陸上自衛隊には精神教育という科目があります。各部隊や教育課程には何の科目を何時間やらなければならないか定められた割当表のようなものがあるのですが、精神教育はこれに必ず盛り込まれているものです。

 

一般の方が「自衛隊で行われる精神教育」と聞けば、さも恐ろしげなものを想像するでしょうが、心配ご無用、精神教育というのは学校教育でいうところの道徳やホームルームと同じく、いわゆる「休憩」科目です。

 

それというのも考えてみれば当たり前の話で、自衛隊は軍隊ではなく、戦うことを目指しておりませんから、軍人としての心構えをわざわざ精神教育と称して施す必要は全くないわけです。

 

精神教育というのはもっぱら素人が自由気ままにやることになっておりますから、その内容も様々で、たとえばファイナンシャルプランについてだったり、社会人マナー講座だったりもします。

 

こうきけば驚かれるでしょうが、それが実態です。
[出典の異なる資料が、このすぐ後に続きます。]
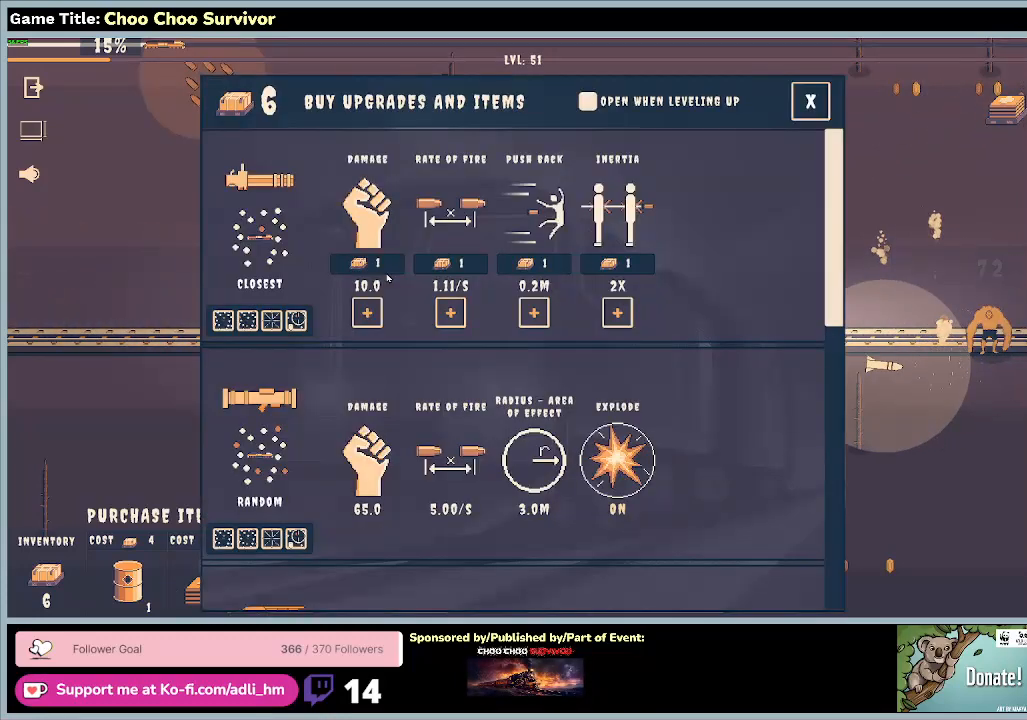
{"keys": [], "mouse": ["left"], "events": [[300, "mouse_left", "down"]]}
精神教育とは全くの名ばかり、魂なき自衛隊が「精神」を問題にすることは本末転倒ではあるものの、タブー視されているといっていいでしょう。

 

勿論、本来のあるべき姿にかえって精神教育を実施することもまた可能ではあります。私は少なくともそうしていましたが、そんなことをすると、休憩時間に急に変なことを言い出したやつがいると、変わり者扱いすらされるわけです。

 

どれだけ真剣にやったところで、これに聞く耳をもつ人間というのは限定的であり、精神教育というのは自衛隊では実質的な効果を全く消失しているといって差し支えありません。

 

ところで最近、元同期から精神教育を担当したが何を話せばよいか、助言を求められました。

 

私は現在暇もあることですし、発表用のスライド資料を作成し、提供しました。彼はそれをそのままの形で使用したそうです。

 

ここからがまた問題で、彼によればその教育の評判は大変よかったということです。特に、なんだかわからぬまま自衛隊に疑念だけ抱えさせられているまだ純真な陸士と、昔の自衛隊をしりながら今般の状況にこれまた疑念を抱いている年配の陸曹からは、強い反応が得られ、「その資料をくれませんか」や、「自衛隊生活でもっとも有意義な精神教育だった」などとの言があったそうです。

 

これは別段私の手柄を言いたいわけではありませんが、この資料というのも実を言えば酒を飲みながら一時間もかからずに作ったものです。ところが、彼らはこんなものさえ与えられず、30年も自衛隊で汗水垂らして働かされてきた、そこにかれらの疑念というものが解消される場はなかったということに国民は思いを致さねばならないのではないか。

 

私は常々強調しているつもりですが、自衛隊のとりわけ兵には心根の正しい、まったく好ましい人間がたしかにおります。そういう真面目で立派な人間が、誰からも救われず、誰にもその素朴な愛国心や公共心を認めてもらえぬまま退場しようとしているのです。

 

これだけをもってしても国民は万死に値する。精神教育が正しく行われないのは決して自衛隊の怠慢ではない。この軍隊に何の本義も与えられていない、そのことに存するのであり、これを改めるには如何にしても精神教育の対象となりうるような軍隊の存在理由が正当に提供されねばならないでしょう。

 

私は自衛隊にいた彼らほど好ましい日本人にはついぞお目にかかったことがありません。彼らは迷いながら生きようとしていた。あの子供のように綺麗な目に我々はどう応えてやるのか。そのことがわからぬようでは、この国にも国民にも、生きる資格はないのだと、私は何度でも繰り返し言いたい。